Por sua experiência e contato com a juventude, o juiz não se surpreendeu quando um dos alunos perguntou se a Lei Maria da Penha servia também para transgêneros. 

“Assunto bem atual”, reagiu. O juiz considerou uma boa pergunta e explicou que a Lei 11.340 se refere a gênero e que, portanto, cabe a todas as pessoas que se identificam como mulheres. 

O dr. Araújo relatou aos alunos que a Lei Maria da Penha já foi aplicada em Serra Negra em um caso que envolvia um casal de mulheres. “Essa questão de gênero é como a pessoa se identifica. O homem que se identifica como mulher e o contrário também. Essa lei é de gênero protege a pessoa que se identifica como mulher”, explicou.

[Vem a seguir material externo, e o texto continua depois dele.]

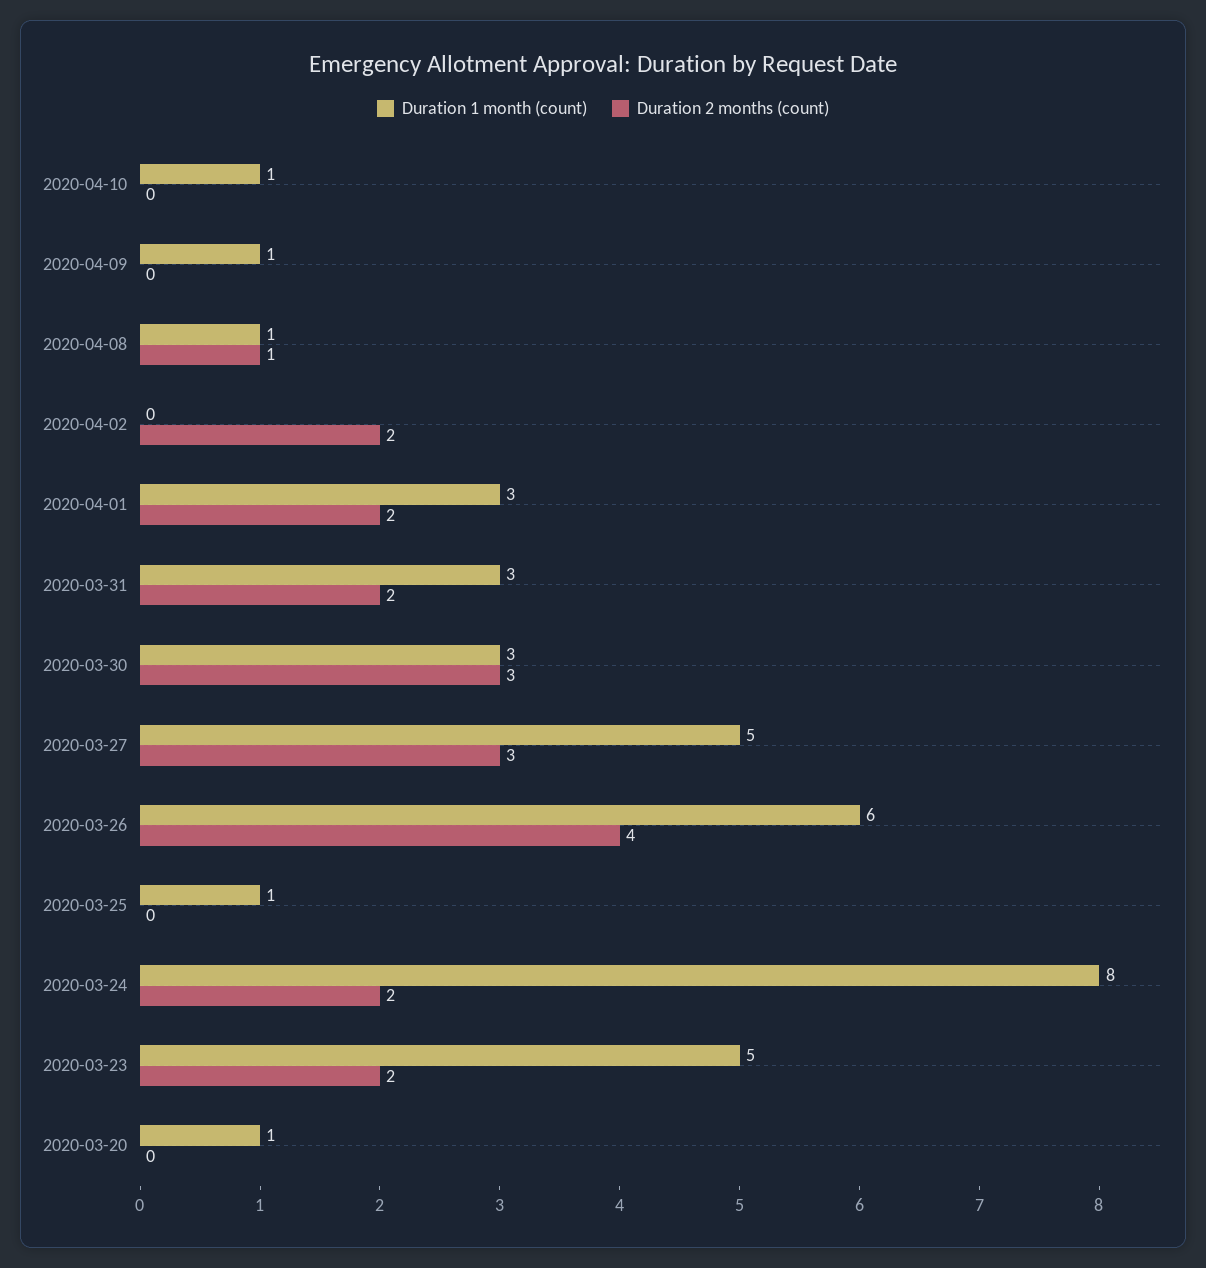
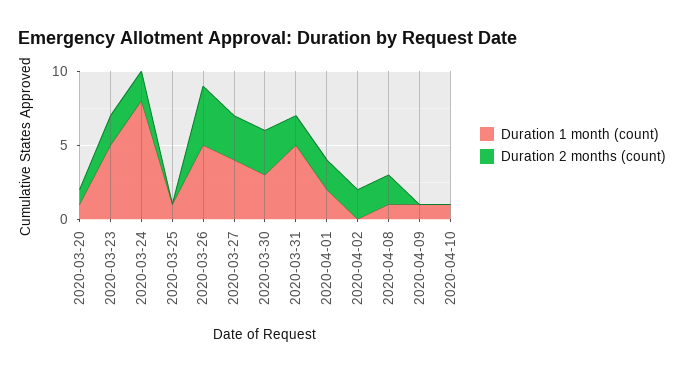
Duration 2 months (count), 2020-04-08: 1 -> 2
Duration 1 month (count), 2020-04-01: 3 -> 2
Duration 1 month (count), 2020-03-31: 3 -> 5
Duration 1 month (count), 2020-03-27: 5 -> 4
Duration 1 month (count), 2020-03-26: 6 -> 5
Duration 2 months (count), 2020-03-20: 0 -> 1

Em entrevista ao Viva! Serra Negra, o juiz manifestou seu entusiasmo com as novas gerações em relação à diversidade de gênero e ao combate à violência contra a mulher. “É difícil fazer as pessoas mais antigas entenderem essas situações. Antigamente se achava normal tratar a mulher de maneira desrespeitosa e não respeitar a condição sexual das pessoas”, salientou. Falta informação. 

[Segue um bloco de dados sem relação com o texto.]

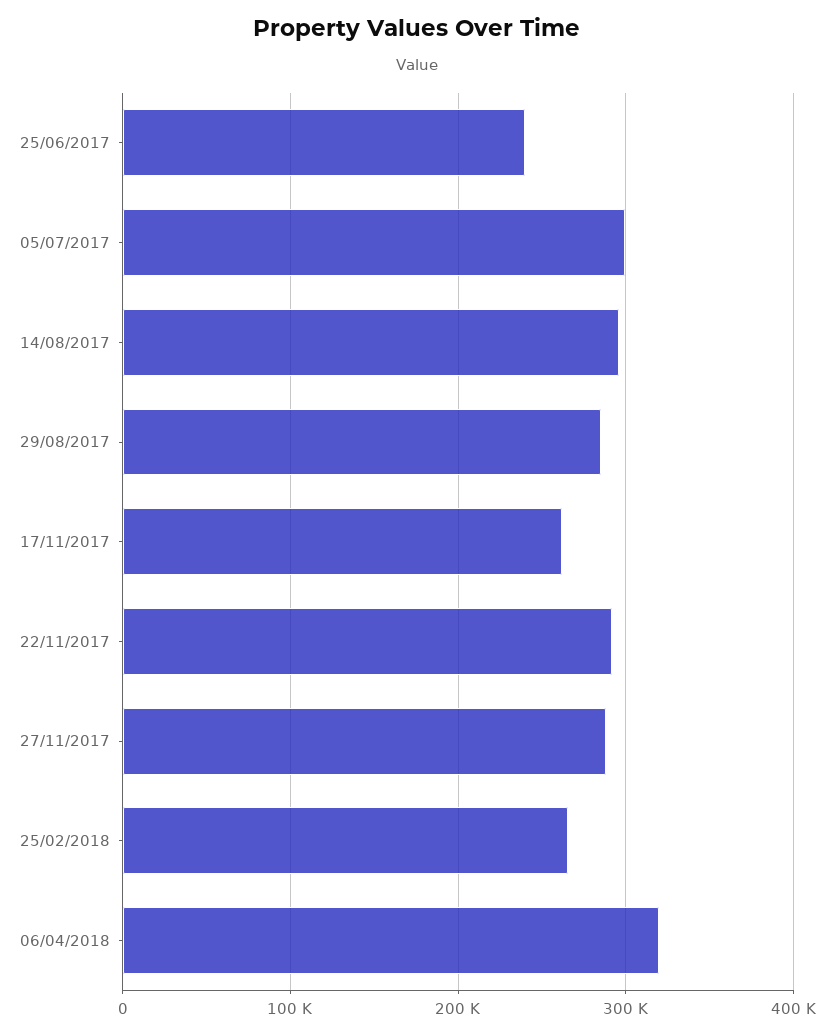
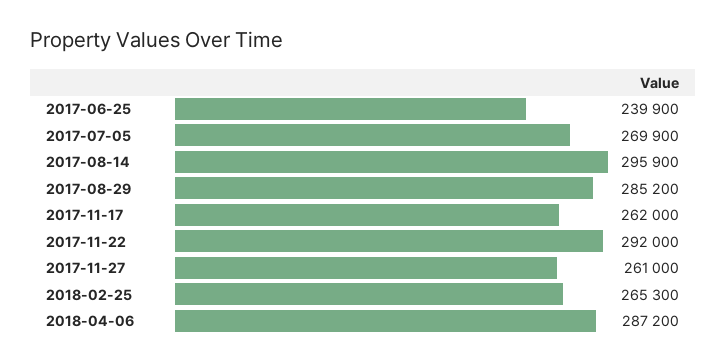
05/07/2017: 300000 -> 269900
27/11/2017: 290000 -> 261000
06/04/2018: 320000 -> 287200

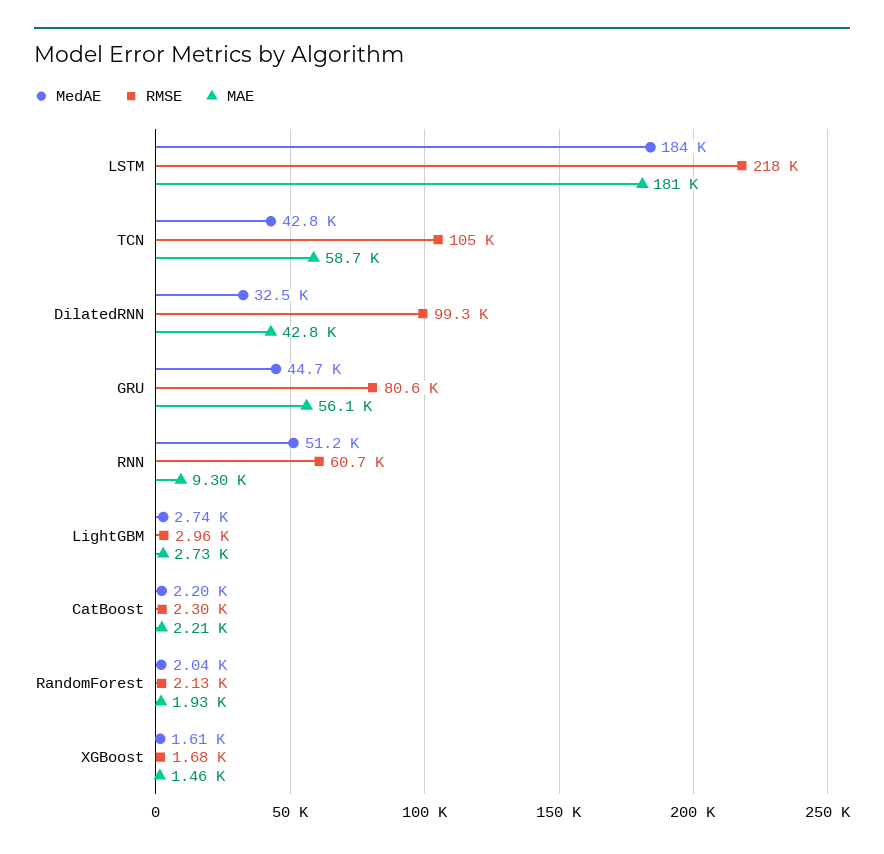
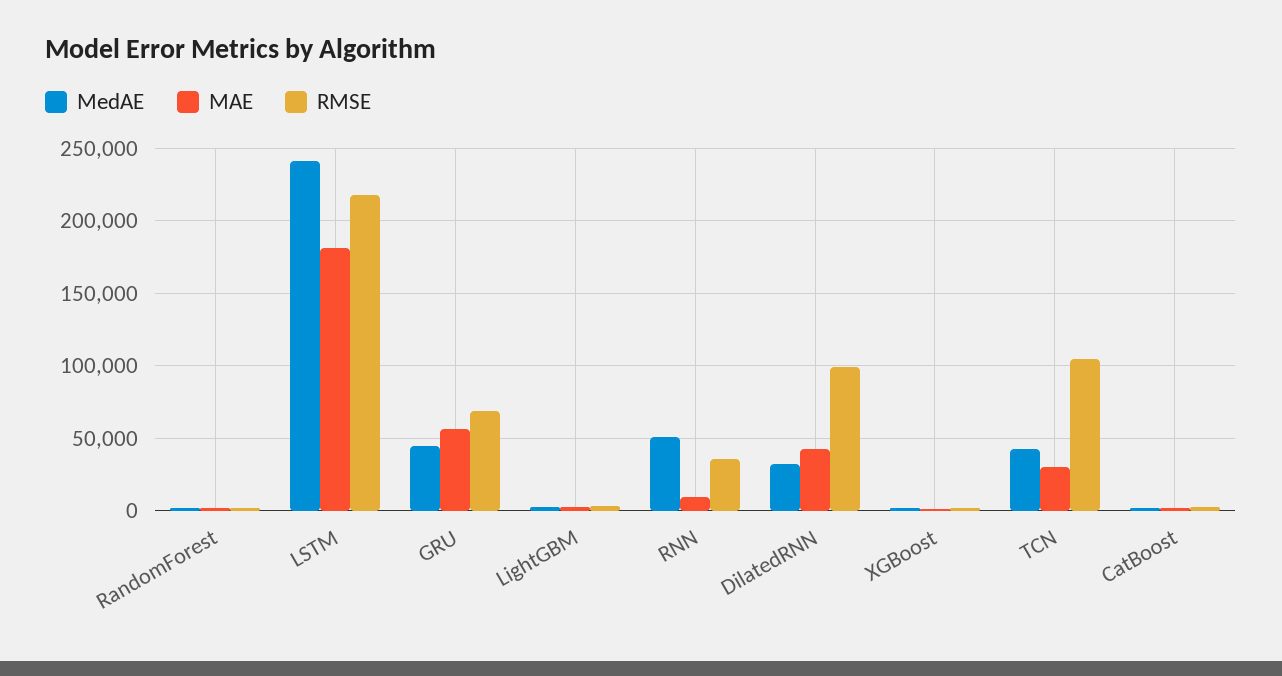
MedAE, LSTM: 184000 -> 240000
MAE, TCN: 58700 -> 30000
RMSE, GRU: 80600 -> 70000
RMSE, RNN: 60700 -> 35000

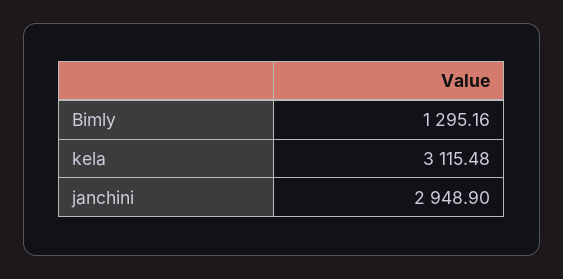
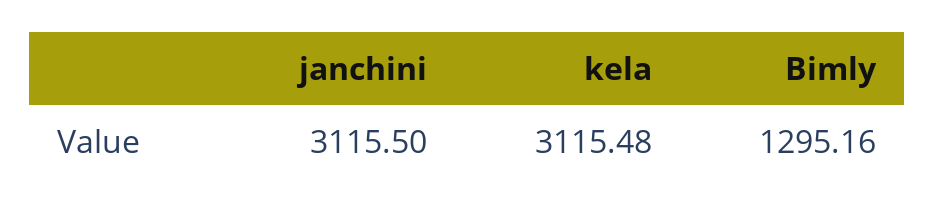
janchini: 2948.9 -> 3115.5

O juiz atribui a desinformação da sociedade em relação ao assunto ao embate ideológico que acaba provocando o cerceamento do direito das crianças e adolescentes à informação.

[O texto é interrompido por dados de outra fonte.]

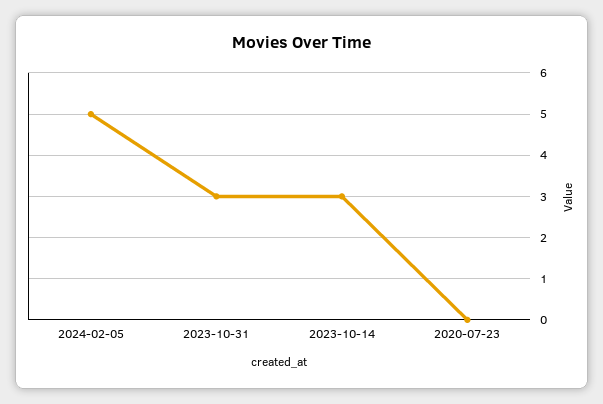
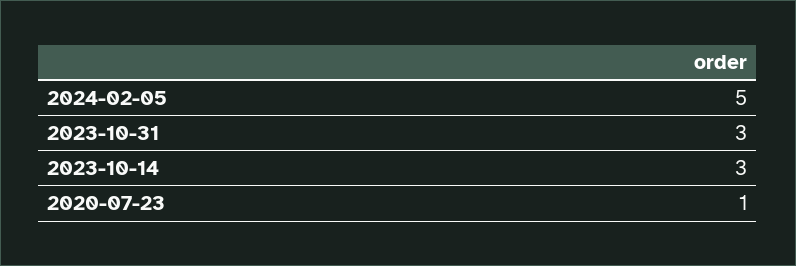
2020-07-23: 0 -> 1

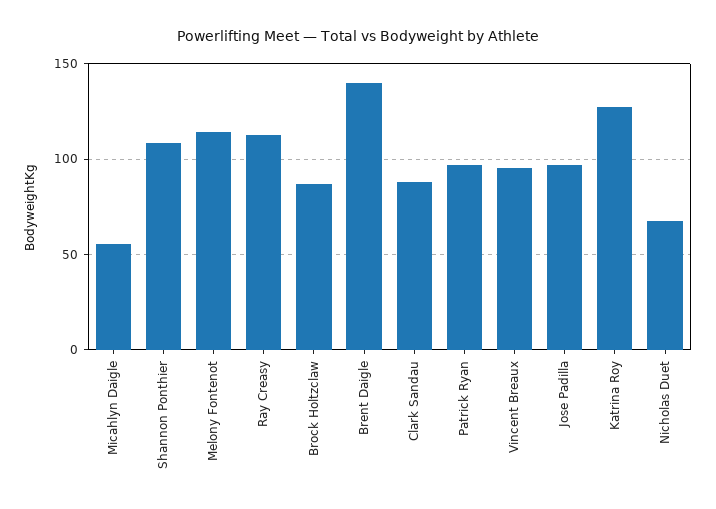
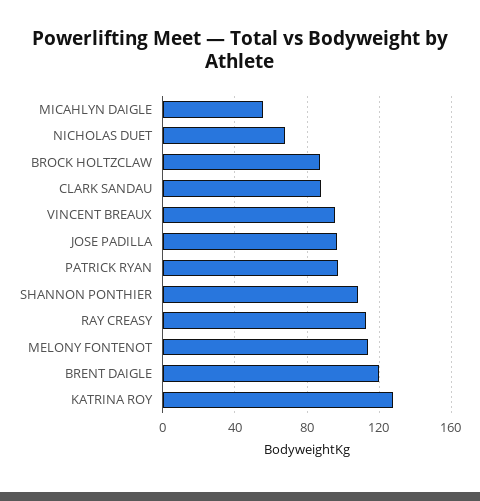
Brent Daigle: 140 -> 120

“Para eles respeitarem precisam conhecer esse assunto que envolve religião, política e tudo mais e estamos em período eleitoral em que vem à tona essa questão”, lembrou. Independentemente de ideologias ou religiões, ele considera impossível se posicionar contrário à discussão da questão de gênero.

“É uma realidade. As pessoas têm de saber, temos mulheres que estão mitigando agora pela guarda das crianças”, afirmou. O juiz lembrou que quando o Conselho Nacional de Justiça (CNJ) autorizou a realização de casamentos do mesmo sexo,  só nos primeiros seis meses após a aprovação, foram realizados quatro matrimônios de casais de homens em Serra Negra.

Para o juiz, essa é uma realidade que tem de ser respeitada e que tem regulamentação jurídica. O dr. Araújo considera a questão de gênero um fato da vida que as pessoas precisam entender. “Há homens que gostam de homens, mulheres que gostam de mulheres e ninguém tem nada a ver com isso”, salientou.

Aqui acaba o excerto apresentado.